PROBLEM REQUIREMENTS >>
Retype word for word the stretch of entries below from the line that has "left_click(238, 21)" through the line that has "left_click(170, 21)", and omit the pictures.

INPUT DATA >>

· · · · ·

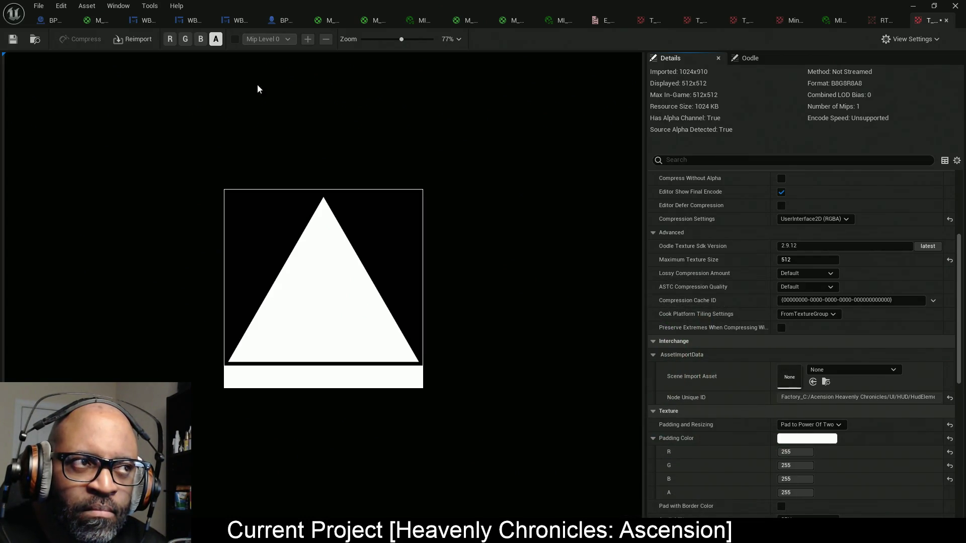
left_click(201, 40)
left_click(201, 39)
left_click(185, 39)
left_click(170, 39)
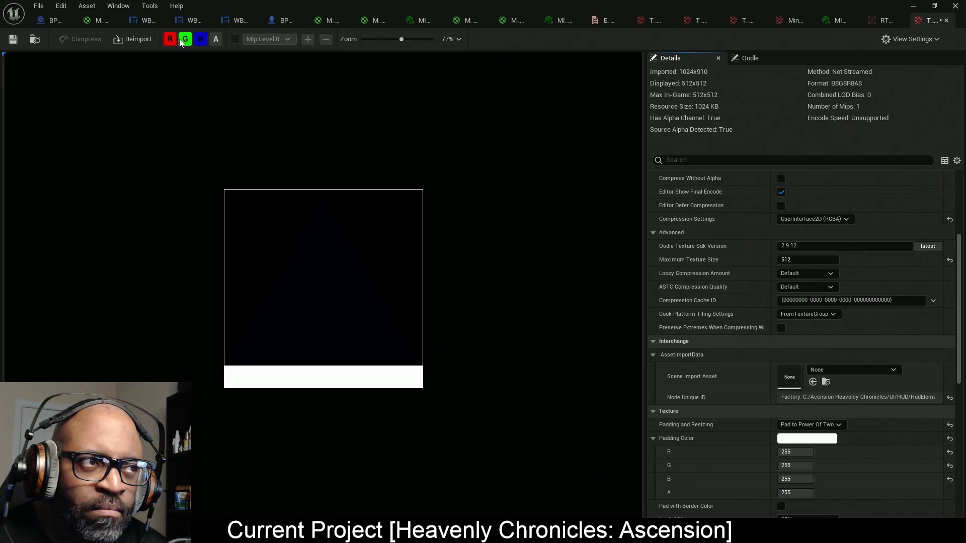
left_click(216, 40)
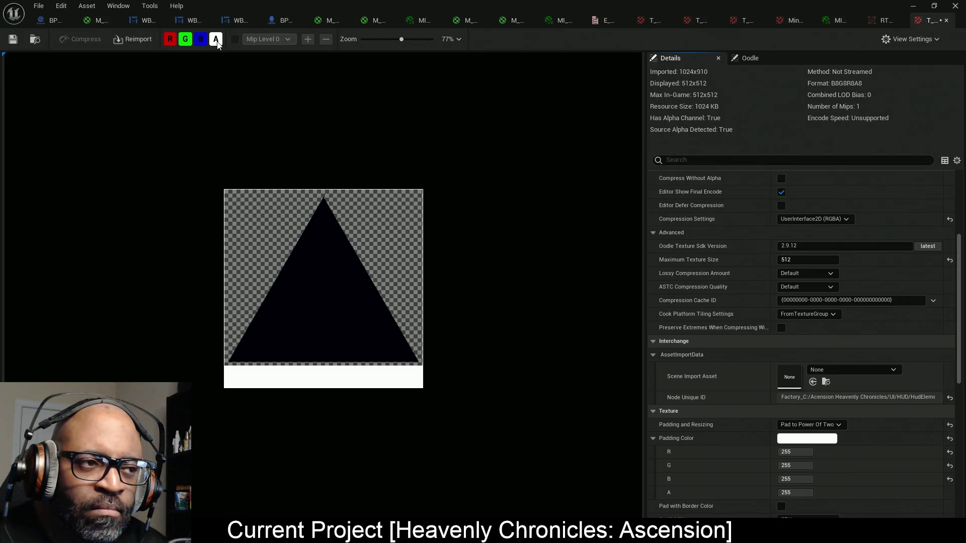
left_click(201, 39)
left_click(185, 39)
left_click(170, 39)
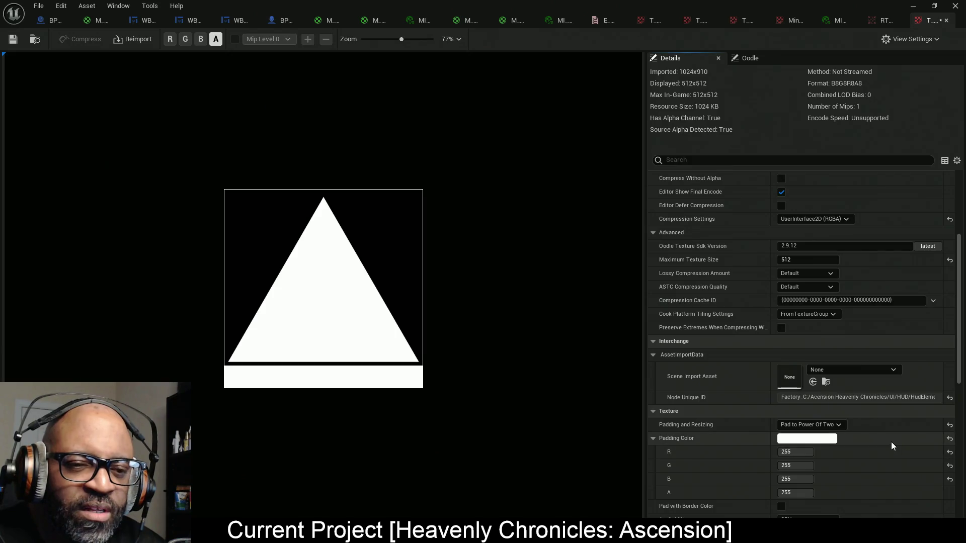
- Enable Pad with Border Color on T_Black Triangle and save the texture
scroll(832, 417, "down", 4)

· · · · ·

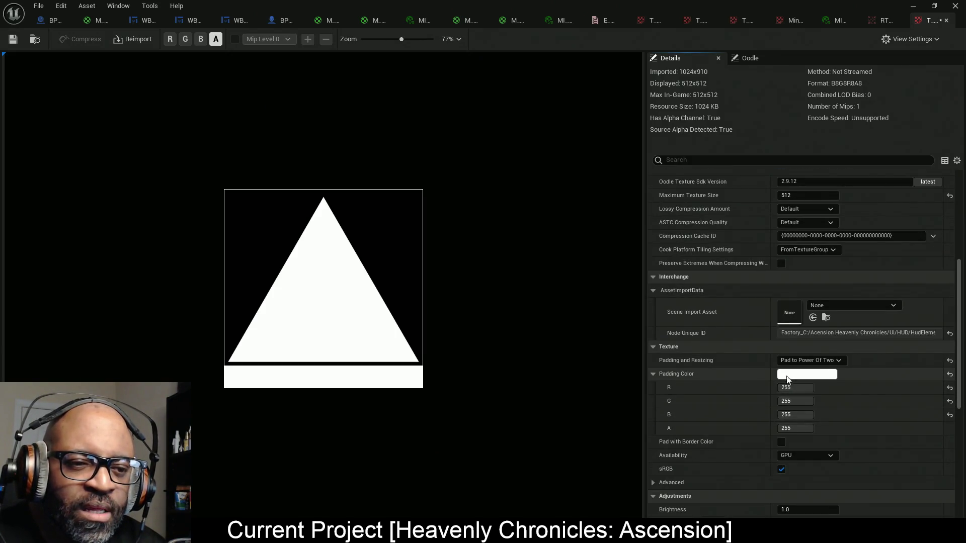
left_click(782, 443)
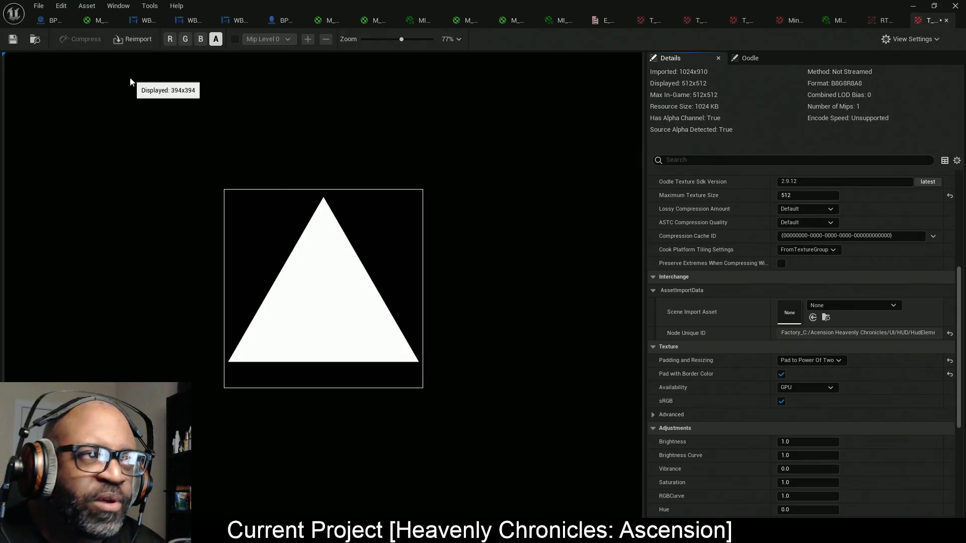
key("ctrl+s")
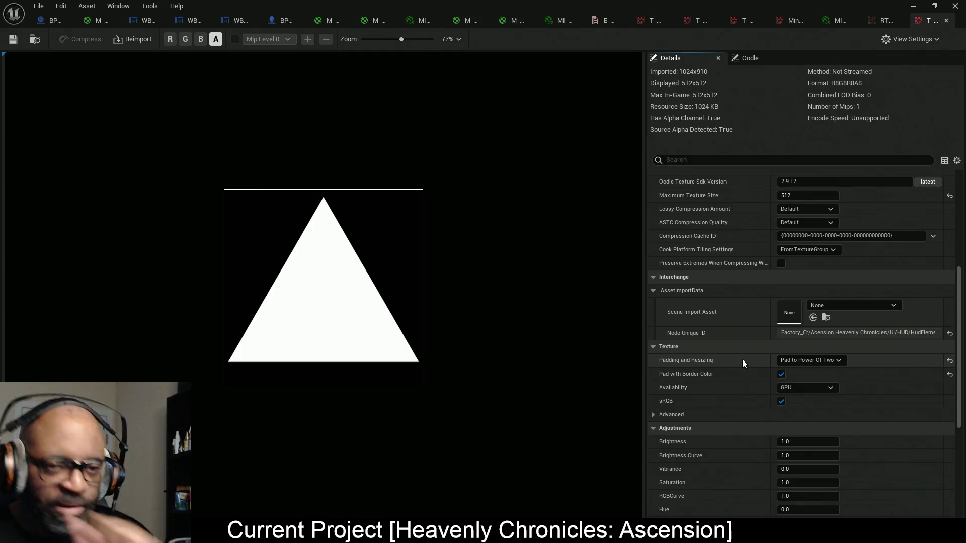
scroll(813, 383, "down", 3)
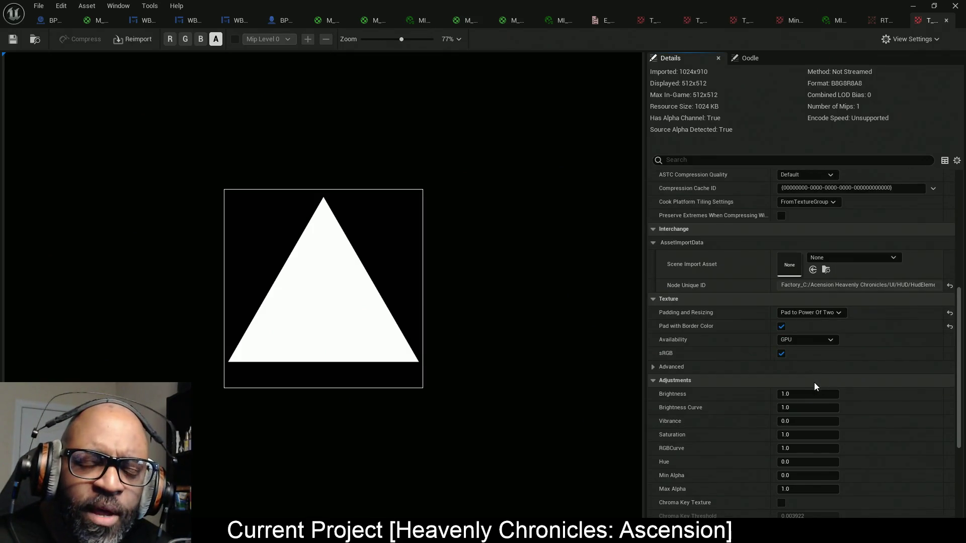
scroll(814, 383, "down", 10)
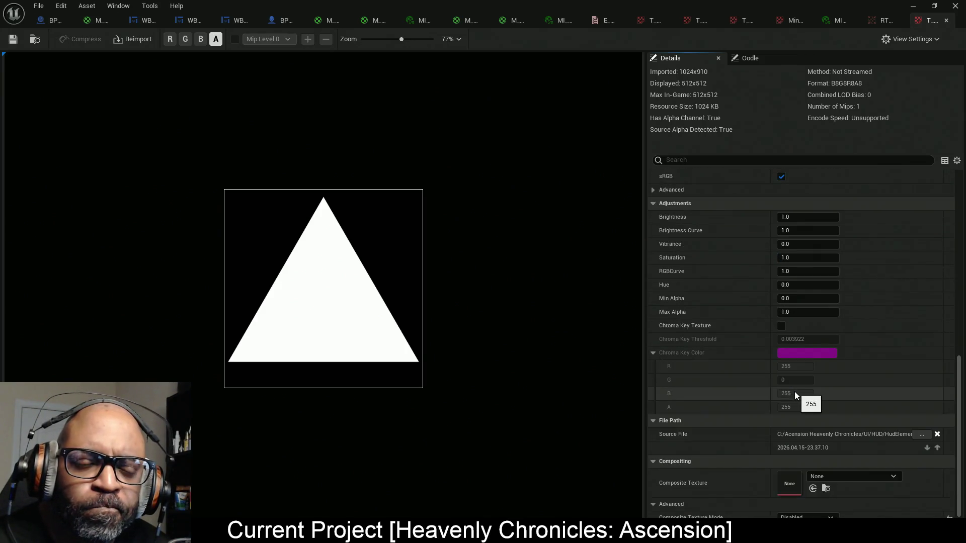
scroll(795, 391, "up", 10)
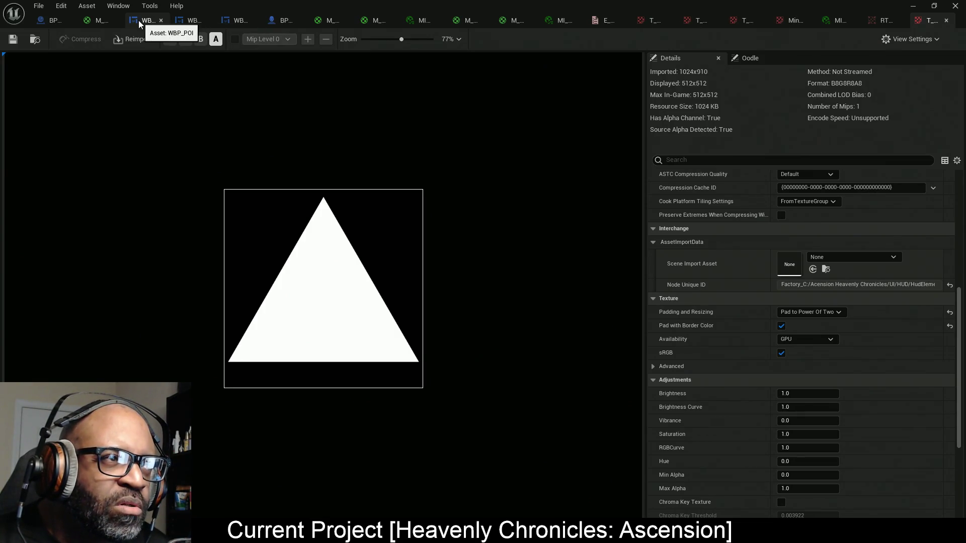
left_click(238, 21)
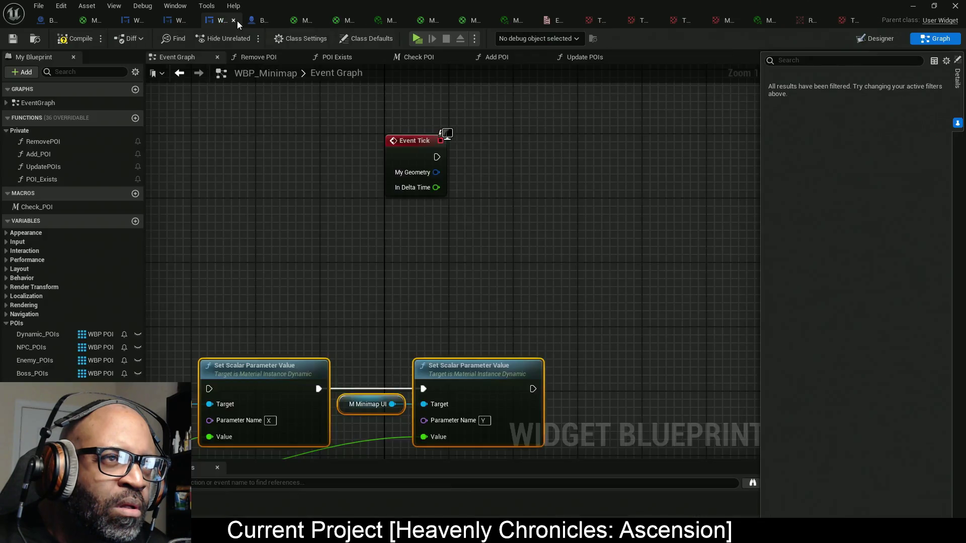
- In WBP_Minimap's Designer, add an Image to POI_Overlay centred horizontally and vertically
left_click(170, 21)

· · · · ·

WRITTEN REPLY >>
left_click(238, 21)
- In WBP_Minimap's Designer, add an Image to POI_Overlay centred horizontally and vertically
left_click(170, 21)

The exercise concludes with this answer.